Abstract 217: Sildenafil (Viagra)-Induces Protection Against Ischemia-Reperfusion Injury in Cardiomyocytes and Isolated Perfused Heart Through Activation of cGMP-Dependent Protein Kinase and Phosphorylation of Akt, ERK1/2 and GSK-3β
Background: Sildenafil (SIL), a selective inhibitor of phosphodiesterese type-5 (PDE-5) induces remarkable protection against myocardial ischemia-reperfusion (I-R) injury. PDE-5 inhibition increases cGMP levels that in turn activate cGMP-dependent protein kinase (PKG). However, the cause and effect relationship of PKG in SIL-induced cardioprotection and novel downstream targets activated through PKG remain unknown.
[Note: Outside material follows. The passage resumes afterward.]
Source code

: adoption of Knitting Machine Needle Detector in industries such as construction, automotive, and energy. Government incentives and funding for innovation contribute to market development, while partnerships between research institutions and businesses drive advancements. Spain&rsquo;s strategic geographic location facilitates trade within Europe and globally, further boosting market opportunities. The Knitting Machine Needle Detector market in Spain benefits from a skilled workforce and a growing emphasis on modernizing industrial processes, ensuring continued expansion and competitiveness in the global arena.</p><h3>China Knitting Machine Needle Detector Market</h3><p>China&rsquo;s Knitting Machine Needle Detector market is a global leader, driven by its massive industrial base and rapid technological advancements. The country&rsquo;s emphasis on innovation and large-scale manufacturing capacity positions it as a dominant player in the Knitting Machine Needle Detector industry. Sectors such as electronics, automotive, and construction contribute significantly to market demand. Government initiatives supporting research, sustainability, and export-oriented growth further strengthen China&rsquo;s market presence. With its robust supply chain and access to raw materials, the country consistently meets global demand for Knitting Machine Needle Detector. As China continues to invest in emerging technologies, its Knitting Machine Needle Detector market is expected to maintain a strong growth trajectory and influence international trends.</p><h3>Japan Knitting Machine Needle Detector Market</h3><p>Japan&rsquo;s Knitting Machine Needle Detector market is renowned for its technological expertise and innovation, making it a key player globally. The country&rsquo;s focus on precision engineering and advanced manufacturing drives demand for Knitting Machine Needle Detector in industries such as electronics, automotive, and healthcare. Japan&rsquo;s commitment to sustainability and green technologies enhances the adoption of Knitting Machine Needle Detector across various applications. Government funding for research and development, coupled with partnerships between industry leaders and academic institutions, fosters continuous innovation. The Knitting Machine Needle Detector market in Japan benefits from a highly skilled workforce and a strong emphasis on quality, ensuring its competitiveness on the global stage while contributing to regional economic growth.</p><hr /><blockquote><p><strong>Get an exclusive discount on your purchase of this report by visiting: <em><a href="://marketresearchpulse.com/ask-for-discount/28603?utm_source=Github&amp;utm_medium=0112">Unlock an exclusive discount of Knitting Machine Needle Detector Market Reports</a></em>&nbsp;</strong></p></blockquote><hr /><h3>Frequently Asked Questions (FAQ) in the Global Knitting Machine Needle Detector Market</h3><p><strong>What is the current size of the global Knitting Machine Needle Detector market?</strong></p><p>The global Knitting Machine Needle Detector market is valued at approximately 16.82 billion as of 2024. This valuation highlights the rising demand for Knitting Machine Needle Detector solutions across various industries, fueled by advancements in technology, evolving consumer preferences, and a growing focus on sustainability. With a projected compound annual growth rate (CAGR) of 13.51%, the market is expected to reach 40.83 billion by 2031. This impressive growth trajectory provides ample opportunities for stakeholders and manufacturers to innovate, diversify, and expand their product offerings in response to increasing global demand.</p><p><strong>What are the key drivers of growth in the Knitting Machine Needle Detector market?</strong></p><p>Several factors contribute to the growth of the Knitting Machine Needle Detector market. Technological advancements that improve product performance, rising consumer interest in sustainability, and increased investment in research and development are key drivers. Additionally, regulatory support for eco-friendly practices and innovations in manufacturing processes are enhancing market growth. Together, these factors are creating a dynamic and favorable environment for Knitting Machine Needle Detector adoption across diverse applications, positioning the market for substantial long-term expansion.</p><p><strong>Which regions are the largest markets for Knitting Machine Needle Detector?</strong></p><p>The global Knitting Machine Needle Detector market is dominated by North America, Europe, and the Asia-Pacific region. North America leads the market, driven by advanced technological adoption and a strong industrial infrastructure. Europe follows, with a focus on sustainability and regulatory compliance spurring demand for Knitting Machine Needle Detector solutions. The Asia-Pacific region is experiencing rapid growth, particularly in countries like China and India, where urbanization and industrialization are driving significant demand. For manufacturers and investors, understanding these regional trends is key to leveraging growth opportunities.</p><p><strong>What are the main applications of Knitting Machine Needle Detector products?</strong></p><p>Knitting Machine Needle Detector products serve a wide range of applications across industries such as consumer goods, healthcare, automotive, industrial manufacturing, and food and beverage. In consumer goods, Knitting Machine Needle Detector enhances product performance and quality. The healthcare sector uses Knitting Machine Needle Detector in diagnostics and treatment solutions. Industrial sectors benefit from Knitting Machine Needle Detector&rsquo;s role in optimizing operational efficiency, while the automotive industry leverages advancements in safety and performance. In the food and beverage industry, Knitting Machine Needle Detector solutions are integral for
Methods & Results: Ventricular myocytes were isolated from adult male ICR mice and exposed to 40 min of simulated ischemia (SI) with or without 1 hr pre-incubation of SIL (1 μM). Myocyte necrosis and apoptosis were determined after 1 hr or 18 hrs of reoxygenation (RO), using trypan blue or TUNEL assay, respectively. Pretreatment with SIL protected cardiomyocytes after SI-RO (necrosis 15.1 ± 2.2% and apoptosis 4.7 ± 0.4%, n = 4, p < 0.01) as compared with controls (necrosis 42.4 ± 2.9% and apoptosis 22.5 ± 1.9%). Co-incubation of KT5823 (2 μM), a selective PKG inhibitor blocked both anti-necrotic and anti-apoptotic protection. Selective knockdown of PKG in myocytes with adenoviral vector containing short hairpin RNA (shRNA) of PKG also abolished SIL-induced protection against necrosis/apoptosis. Further evidence was obtained in intact mouse hearts subjected to 20 min of zero-flow global I and 30 min of R in Langendorff mode. SIL (1 μM) was infused intra-coronarily for 10 min prior to I. KT5823 (1 mg/kg) was administered (i.p.) 1 hr before heart isolation. SIL reduced infarct size in post-ischemic heart (16.0 ± 3.0%, n = 6, p < 0.05) as compared to control (29.4 ± 2.4%). The protection by SIL was abolished by KT5823. PKG activity was determined and Western blots were performed to evaluate phosphorylation levels of Akt, GSK3β, ERK, p38 proteins after SIL treatment with or without KT5823. SIL pretreatment increased PKG activity by 196% in heart and 201% in myocytes (n = 3, p < 0.05). Interestingly, SIL enhanced the phosphorylation of Akt, ERK1/2, and GSK3β in both cardiomyocytes and intact hearts, which was blocked by KT5823.
Conclusion: Activation of PKG by sildenafil treatment plays an essential role in protection against I-R injury. Moreover, phosphorylation of Akt, ERK1/2 and GSK3β appears to be intimately linked with PKG-dependent survival pathway.